DeepReinforce released Ornith-1.0, an open-weight family of coding models that goes beyond answering coding tasks to generating the reinforcement-learning scaffolds that guide its own training. The weights and a technical report are published on Hugging Face as of June 25.

The family spans four size points: a 9B Dense model aimed at resource-constrained hardware, a 31B Dense, a 35B MoE, and a 397B MoE flagship intended for frontier-scale deployments. Each variant is trained on top of Gemma 4 and Qwen 3.5 pretrained checkpoints, which means teams already running those foundations can compare directly against their current stack.
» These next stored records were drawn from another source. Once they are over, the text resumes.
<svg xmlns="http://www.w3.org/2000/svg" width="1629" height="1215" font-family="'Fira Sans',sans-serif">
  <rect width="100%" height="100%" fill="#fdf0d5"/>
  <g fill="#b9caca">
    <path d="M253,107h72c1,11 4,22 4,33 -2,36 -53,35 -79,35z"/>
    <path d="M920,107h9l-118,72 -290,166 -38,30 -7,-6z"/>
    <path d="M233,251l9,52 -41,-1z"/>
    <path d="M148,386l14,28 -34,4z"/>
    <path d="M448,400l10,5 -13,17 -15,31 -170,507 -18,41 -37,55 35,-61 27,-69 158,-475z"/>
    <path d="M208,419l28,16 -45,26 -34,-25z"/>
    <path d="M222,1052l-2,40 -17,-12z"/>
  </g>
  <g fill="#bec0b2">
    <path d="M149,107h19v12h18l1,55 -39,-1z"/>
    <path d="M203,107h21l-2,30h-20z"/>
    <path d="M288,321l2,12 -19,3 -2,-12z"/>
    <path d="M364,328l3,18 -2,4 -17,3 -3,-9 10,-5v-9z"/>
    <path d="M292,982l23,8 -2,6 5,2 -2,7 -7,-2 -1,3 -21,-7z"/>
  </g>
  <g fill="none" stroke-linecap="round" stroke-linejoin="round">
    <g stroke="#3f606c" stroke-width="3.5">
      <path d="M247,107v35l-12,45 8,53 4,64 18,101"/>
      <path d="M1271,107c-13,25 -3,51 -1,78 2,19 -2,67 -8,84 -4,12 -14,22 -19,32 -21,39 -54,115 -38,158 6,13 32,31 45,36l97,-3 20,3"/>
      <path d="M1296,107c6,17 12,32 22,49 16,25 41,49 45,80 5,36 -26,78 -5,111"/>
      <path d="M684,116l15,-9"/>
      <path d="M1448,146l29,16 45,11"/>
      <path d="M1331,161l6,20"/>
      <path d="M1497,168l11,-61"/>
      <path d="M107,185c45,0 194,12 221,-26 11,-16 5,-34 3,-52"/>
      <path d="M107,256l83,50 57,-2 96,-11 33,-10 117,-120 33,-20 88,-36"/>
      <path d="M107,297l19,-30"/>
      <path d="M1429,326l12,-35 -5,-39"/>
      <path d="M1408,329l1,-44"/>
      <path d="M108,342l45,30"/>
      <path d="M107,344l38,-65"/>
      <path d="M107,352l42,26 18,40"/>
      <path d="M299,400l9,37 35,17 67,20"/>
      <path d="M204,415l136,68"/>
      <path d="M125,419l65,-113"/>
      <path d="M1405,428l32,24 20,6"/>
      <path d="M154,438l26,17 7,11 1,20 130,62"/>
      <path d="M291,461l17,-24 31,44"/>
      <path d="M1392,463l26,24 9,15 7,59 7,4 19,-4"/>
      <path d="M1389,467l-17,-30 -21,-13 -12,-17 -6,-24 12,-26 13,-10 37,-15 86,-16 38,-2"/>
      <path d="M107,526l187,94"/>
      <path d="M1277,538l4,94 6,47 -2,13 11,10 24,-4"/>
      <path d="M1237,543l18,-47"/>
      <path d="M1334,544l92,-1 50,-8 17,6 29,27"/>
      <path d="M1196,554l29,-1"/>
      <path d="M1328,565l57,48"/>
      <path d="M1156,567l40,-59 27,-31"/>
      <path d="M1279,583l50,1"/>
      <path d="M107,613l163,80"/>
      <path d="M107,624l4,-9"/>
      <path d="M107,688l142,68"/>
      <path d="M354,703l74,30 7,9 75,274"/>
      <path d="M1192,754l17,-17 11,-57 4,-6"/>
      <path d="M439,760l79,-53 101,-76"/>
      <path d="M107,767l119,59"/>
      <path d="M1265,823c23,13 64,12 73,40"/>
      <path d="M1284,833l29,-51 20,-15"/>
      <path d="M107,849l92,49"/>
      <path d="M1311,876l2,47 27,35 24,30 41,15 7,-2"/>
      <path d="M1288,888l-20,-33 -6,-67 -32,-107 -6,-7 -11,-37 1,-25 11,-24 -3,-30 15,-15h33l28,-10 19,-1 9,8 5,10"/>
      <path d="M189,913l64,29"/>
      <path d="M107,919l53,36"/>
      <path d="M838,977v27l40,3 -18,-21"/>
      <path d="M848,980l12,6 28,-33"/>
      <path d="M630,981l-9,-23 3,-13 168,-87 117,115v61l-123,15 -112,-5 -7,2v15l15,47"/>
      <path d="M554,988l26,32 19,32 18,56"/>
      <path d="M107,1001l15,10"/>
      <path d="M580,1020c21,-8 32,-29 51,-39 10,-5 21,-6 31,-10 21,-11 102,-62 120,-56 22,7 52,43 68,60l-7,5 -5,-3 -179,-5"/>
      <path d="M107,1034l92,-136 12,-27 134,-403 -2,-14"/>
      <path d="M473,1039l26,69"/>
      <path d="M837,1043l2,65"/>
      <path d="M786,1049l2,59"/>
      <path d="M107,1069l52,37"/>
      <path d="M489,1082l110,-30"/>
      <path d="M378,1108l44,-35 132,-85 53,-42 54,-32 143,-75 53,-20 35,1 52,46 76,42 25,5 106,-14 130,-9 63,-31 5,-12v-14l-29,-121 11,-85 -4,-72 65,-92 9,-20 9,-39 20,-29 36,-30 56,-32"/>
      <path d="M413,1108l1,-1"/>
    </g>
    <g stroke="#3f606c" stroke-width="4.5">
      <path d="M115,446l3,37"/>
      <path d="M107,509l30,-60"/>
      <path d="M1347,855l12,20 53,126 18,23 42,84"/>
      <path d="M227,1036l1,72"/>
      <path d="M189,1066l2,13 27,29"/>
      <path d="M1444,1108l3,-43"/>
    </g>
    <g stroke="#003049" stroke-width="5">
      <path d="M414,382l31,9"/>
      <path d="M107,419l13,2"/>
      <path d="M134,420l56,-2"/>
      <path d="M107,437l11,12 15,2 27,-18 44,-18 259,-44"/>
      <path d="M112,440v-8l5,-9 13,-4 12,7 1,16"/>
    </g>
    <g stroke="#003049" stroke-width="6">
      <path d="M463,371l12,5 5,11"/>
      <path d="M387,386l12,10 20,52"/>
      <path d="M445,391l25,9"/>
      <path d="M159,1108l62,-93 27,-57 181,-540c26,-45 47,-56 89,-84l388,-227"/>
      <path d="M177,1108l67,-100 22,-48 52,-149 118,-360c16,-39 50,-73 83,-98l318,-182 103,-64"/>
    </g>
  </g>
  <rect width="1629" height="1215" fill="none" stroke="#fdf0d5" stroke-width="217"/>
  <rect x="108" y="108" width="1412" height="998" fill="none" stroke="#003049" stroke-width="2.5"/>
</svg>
The architectural novelty is in how RL training works. Most reinforcement-learning pipelines rely on hand-written task harnesses, fixed scaffolds that tell the model how to approach a problem. Ornith-1.0 eliminates that dependency. Each training step runs in two stages: the model first proposes a refined scaffold for the task at hand, then generates a solution conditioned on that scaffold. Reward from the solution flows back through both stages, so the model is simultaneously trained to orchestrate and to answer. Over many training steps, per-task strategies emerge without engineers designing them by hand.

That design creates a real attack surface. A model that authors its own scaffolds could, in principle, write scaffolds that game the reward signal without solving the underlying task. DeepReinforce addresses this with three layered controls: a fixed outer trust boundary that the model cannot modify; a deterministic monitor that detects attempts to access withheld paths or alter verification scripts; and a frozen LLM judge that can veto the verifier when gaming occurs within the allowed tool surface. Whether these controls hold across adversarial fine-tunes or more capable future variants is a question the release announcement does not address.

On benchmark performance, DeepReinforce claims the 397B flagship scores 77.5 on Terminal-Bench 2.1 and 82.4 on SWE-Bench Verified, which the company says matches Claude Opus 4.7 and outperforms open peers including MiniMax M3 and DeepSeek-V4-Pro. The 35B model is reported to beat similarly sized Qwen and Gemma builds. At the small end, the 9B variant is said to reach 43.1 on Terminal-Bench 2.1 and 69.4 on SWE-Bench Verified, matching models several times its size. These figures come from DeepReinforce directly; the release does not include independent benchmark replication.

The lab is not a first-time entrant to open RL research. Prior releases include CUDA-L1 and the IterX optimization loop for code agents, so Ornith-1.0 extends a pattern rather than arriving from nowhere.

What makes this release worth watching is not the benchmark numbers but the training method. The open-source coding-model field has been crowded since DeepSeek-Coder-V2, and raw benchmark improvements are common enough to parse cautiously. Self-authoring scaffolds, if the approach holds up at scale, would let a model specialize its problem-solving strategy to each task class without human harness engineering. That shifts the labor from scaffold design to reward specification, which is both easier to automate and easier to get wrong.

Teams building coding agents on open weights should pull the 35B MoE variant and run it against their own task distribution before accepting the benchmark claims at face value. If the scaffold-mutation mechanism transfers to their domain, it is a qualitatively different capability than the prior generation of RL-tuned coding models.

Reported by TestingCatalog on June 25, 2026.